There were several limitations of our study. First, this was a single-centre, retrospective study that failed to determine the causality between colorectal polyps and high liver fat content. Therefore, we need a large, multicentre, prospective study to clarify the causality between colorectal polyps and high liver fat content. Second, experiments will be carried out to explore the underlying mechanism in the future. Third, insulin, insulin resistance (IR) and insulin-like growth factor-1 (IGF-1) were not evaluated due to the retrospective nature of our study, because measurements of insulin and IGF-1 levels are not routine test items before colonoscopy. It has been reported that IR and increased IGF-1 levels act as cellular proliferation and precancerous factors, which can lead to colorectal cancer and polyp development in NAFLD patients [23], and we hope that there will be further studies on the relationship between IR and colorectal polyps in NAFLD patients in the future, as this would be quite fascinating.

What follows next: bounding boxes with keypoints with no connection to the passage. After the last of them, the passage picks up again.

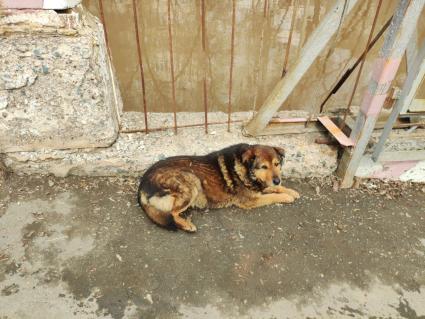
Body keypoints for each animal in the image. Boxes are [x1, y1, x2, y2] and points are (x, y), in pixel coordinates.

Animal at [137, 144, 300, 232]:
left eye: (276, 164)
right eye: (264, 167)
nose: (277, 180)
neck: (245, 167)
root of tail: (142, 184)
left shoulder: (259, 187)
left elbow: (276, 189)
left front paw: (291, 191)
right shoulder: (250, 200)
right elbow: (272, 196)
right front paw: (287, 196)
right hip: (192, 182)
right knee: (172, 213)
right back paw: (186, 225)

In conclusion, our study provided evidence that a lower CT (L/S) ratio (higher liver fat content) was significantly associated with a higher risk of colorectal polyps. Moreover, NAFLD was an independent risk factor for adenomatous polyps, which could be a precursor of CRC. Therefore, NAFLD patients with increased liver fat content had an increased tendency to develop adenomatous polyps and CRC, which are indeed worthy of attention. We suggest that NAFLD patients with high liver fat content undergo timely colonoscopy and have shortened follow-up periods after undergoing EMR for colorectal polyps. We also advise clinicians to pay attention to the transverse and rectal colon when performing colonoscopy in NAFLD patients with high liver content to improve the detection of colorectal polyps.